The film tells the story of two men unfairly dismissed from work due to ill health and one woman whose sleep apnoea and depression prevent her from being able to work. In a particularly poignant moment in the film one man, who can’t write because he has carpal tunnel syndrome, has to admit to his elderly mother that he has contemplated suicide since losing his job as she fills in the application form on his behalf.
Another scene depicts a lady standing on a bridge thinking about ending her life because she has been told she is fit for work.
“It’s been really traumatic and very confusing for people,” said Oliver Wood, vice chairman of Tyneside Mind, who has himself now been back in work for two years after claiming benefits due to a mental health problem.
“They don’t really understand the process or how, when they are really very unwell, seeing senior hospital consultants and receiving support from mental health services, they are being declared fully fit to work because they are physically capable.”
Currently 37% of all North East appeals against decisions to change or remove Employment Support Allowance are successful, which rises to more than two in five for cases involving mental and behavioural disorders.
But Oliver points to Department of Work and Pensions figures for Northumberland, Tyne and Wear which suggest that over the past eight months an average of 2,200 claimants a month – including many with mental health problems – have had their benefits sanctioned and 1,700 a month have given up their claims.
One fear is that many people with mental health problems may be suffering in silence, due to the increasing “stigma” of being on benefits.
The film uses reconstruction to depict service users’ real stories, interspersed with verbatim quotes from Tyneside Mind service users.
With funding from The Millfield House Foundation and support from Helix Arts and Tyneside Mind, the film has been produced by Meerkat Films to help raise awareness of the devastating impact this assessment process can have on vulnerable individuals with complex and fluctuating conditions.
The release of the film also coincides with the Litchfield Review – the fourth annual Independent Review of the Work Capability Assessment, which is currently used to determine eligibility for the out-of-work benefit Employment and Support Allowance.
Over a third of assessments involve people who have applied primarily due to a mental health problem and many more applicants experience a mental health problem alongside other illnesses or disabilities.
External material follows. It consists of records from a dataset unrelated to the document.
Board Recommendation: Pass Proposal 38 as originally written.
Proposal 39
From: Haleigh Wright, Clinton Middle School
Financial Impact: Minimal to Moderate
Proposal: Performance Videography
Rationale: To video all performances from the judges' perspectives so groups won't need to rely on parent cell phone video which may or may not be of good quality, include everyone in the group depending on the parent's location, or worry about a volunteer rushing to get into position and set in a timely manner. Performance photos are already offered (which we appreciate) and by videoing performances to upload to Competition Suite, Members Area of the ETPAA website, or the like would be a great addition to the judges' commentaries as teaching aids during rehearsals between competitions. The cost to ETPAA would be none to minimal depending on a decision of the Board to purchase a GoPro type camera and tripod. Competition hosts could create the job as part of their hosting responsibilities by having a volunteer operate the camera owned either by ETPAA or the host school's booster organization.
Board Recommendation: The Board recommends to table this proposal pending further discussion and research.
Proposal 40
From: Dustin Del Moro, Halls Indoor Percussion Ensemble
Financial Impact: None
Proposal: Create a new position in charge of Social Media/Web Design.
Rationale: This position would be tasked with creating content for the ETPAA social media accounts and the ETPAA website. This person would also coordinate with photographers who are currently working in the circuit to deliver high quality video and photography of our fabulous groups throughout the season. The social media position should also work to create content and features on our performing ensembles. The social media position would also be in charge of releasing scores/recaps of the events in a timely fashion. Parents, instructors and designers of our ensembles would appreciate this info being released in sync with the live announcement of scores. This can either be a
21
Yet, the film aims to show that the assessment is not suitable for people with mental health problems, and often actually pushes many people further away from the workplace by exacerbating their mental health problems and directing them to inappropriate support and expectations.
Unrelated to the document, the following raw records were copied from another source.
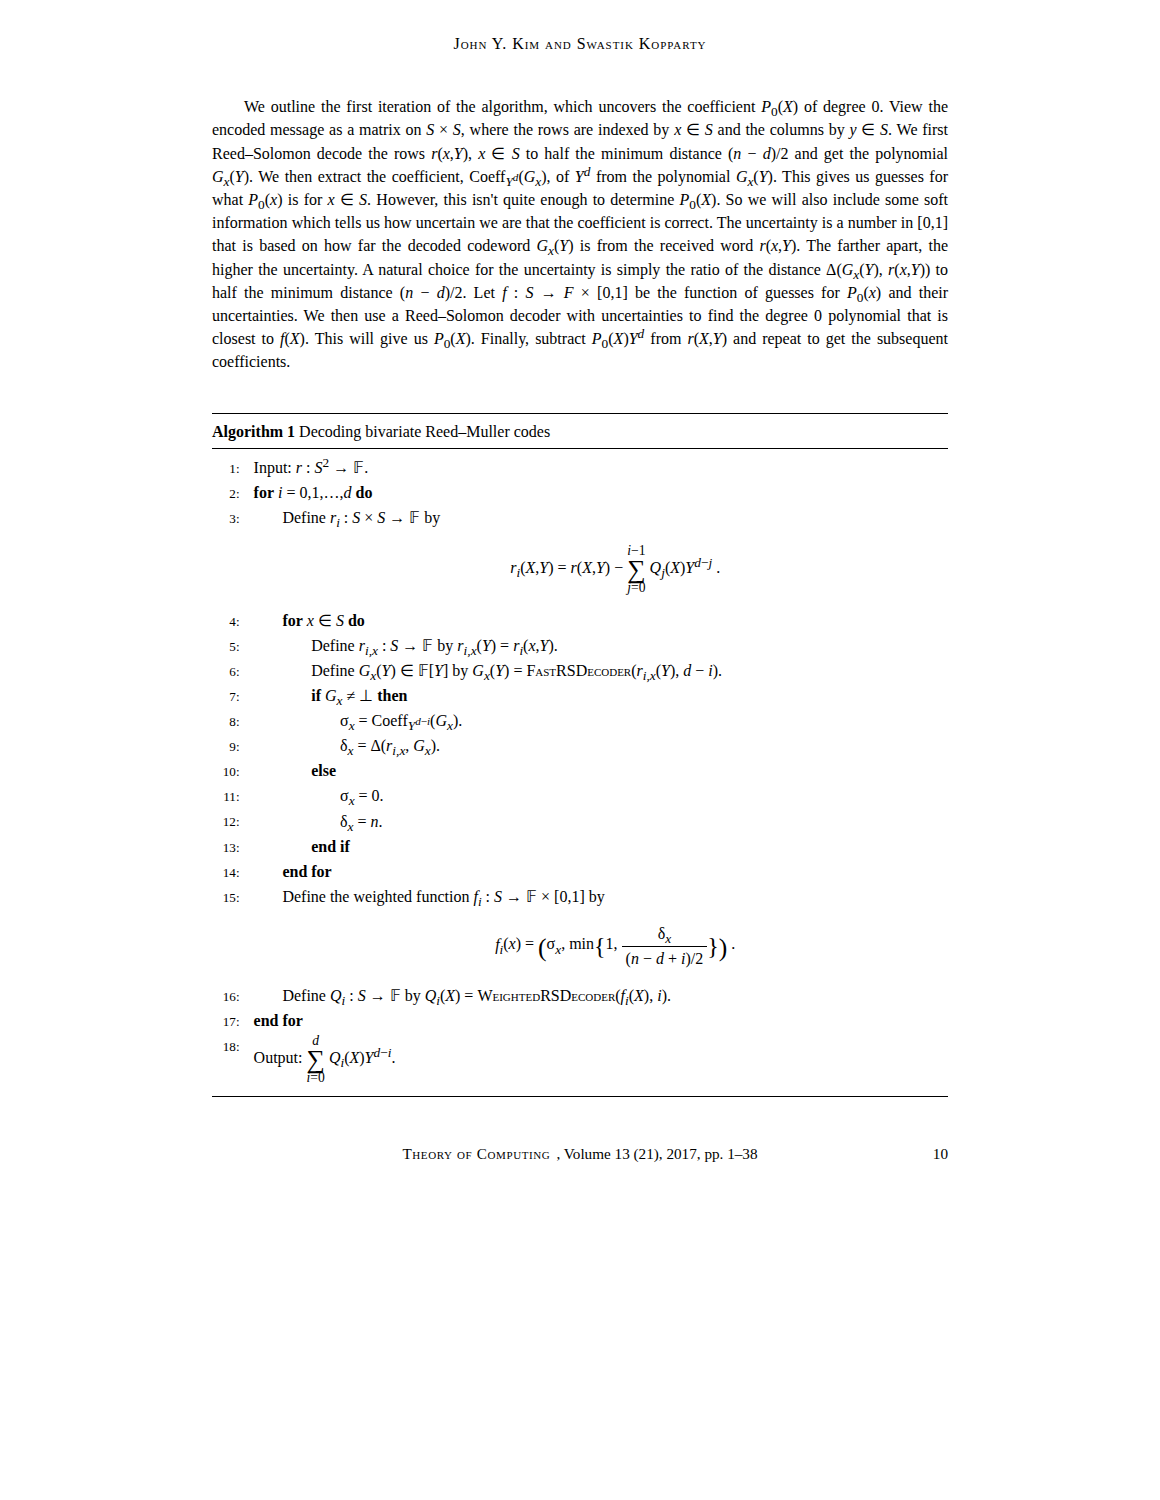John Y. Kim and Swastik Kopparty
We outline the first iteration of the algorithm, which uncovers the coefficient P0(X) of degree 0. View the encoded message as a matrix on S × S, where the rows are indexed by x ∈ S and the columns by y ∈ S. We first Reed–Solomon decode the rows r(x,Y), x ∈ S to half the minimum distance (n − d)/2 and get the polynomial Gx(Y). We then extract the coefficient, CoeffYd(Gx), of Yd from the polynomial Gx(Y). This gives us guesses for what P0(x) is for x ∈ S. However, this isn't quite enough to determine P0(X). So we will also include some soft information which tells us how uncertain we are that the coefficient is correct. The uncertainty is a number in [0,1] that is based on how far the decoded codeword Gx(Y) is from the received word r(x,Y). The farther apart, the higher the uncertainty. A natural choice for the uncertainty is simply the ratio of the distance Δ(Gx(Y), r(x,Y)) to half the minimum distance (n − d)/2. Let f : S → F × [0,1] be the function of guesses for P0(x) and their uncertainties. We then use a Reed–Solomon decoder with uncertainties to find the degree 0 polynomial that is closest to f(X). This will give us P0(X). Finally, subtract P0(X)Yd from r(X,Y) and repeat to get the subsequent coefficients.
Algorithm 1 Decoding bivariate Reed–Muller codes
Input: r : S2 → 𝔽.
for i = 0,1,…,d do
Define ri : S × S → 𝔽 by ri(X,Y) = r(X,Y) − i−1∑j=0 Qj(X)Yd−j .
for x ∈ S do
Define ri,x : S → 𝔽 by ri,x(Y) = ri(x,Y).
Define Gx(Y) ∈ 𝔽[Y] by Gx(Y) = FastRSDecoder(ri,x(Y), d − i).
if Gx ≠ ⊥ then
σx = CoeffYd−i(Gx).
δx = Δ(ri,x, Gx).
else
σx = 0.
δx = n.
end if
end for
Define the weighted function fi : S → 𝔽 × [0,1] by fi(x) = (σx, min{1, δx(n − d + i)/2}) .
Define Qi : S → 𝔽 by Qi(X) = WeightedRSDecoder(fi(X), i).
end for
Output: d∑i=0 Qi(X)Yd−i.
Theory of Computing, Volume 13 (21), 2017, pp. 1–38 10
Stuart Dexter, Chief Executive of Tyneside Mind, said: “At Tyneside Mind we help people every week with benefits-related enquiries, and our resources are increasingly stretched.
“The people we represent are still not getting a fair outcome from the Work Capability Assessment. The assessment process is not sensitive enough to recognise the impact a mental health problem can have on someone’s ability to work, and can cause a great deal of stress, especially for those who get an unfair decision and then have to go through a lengthy and costly appeals process. This film aims to highlight what it’s really like for the many individuals subjected to this process and urge the Department for Work and Pensions to urgently improve the system.”
Steve, whose name has been changed, but who speaks of his experience of the Work Capability Assessment in the film, said: “The whole assessment process was so traumatic that I really didn’t think I’d be able to recover from it, let alone talk about it.
“Unfortunately I know that there are so many others like me who have felt humiliated and had their views neglected.
“Tyneside Mind suggested I get involved with this project and I wanted to help because I feel it’s so important to raise awareness of the way vulnerable people are being treated. I hope this film will help change things so nobody else will have to endure what I did.”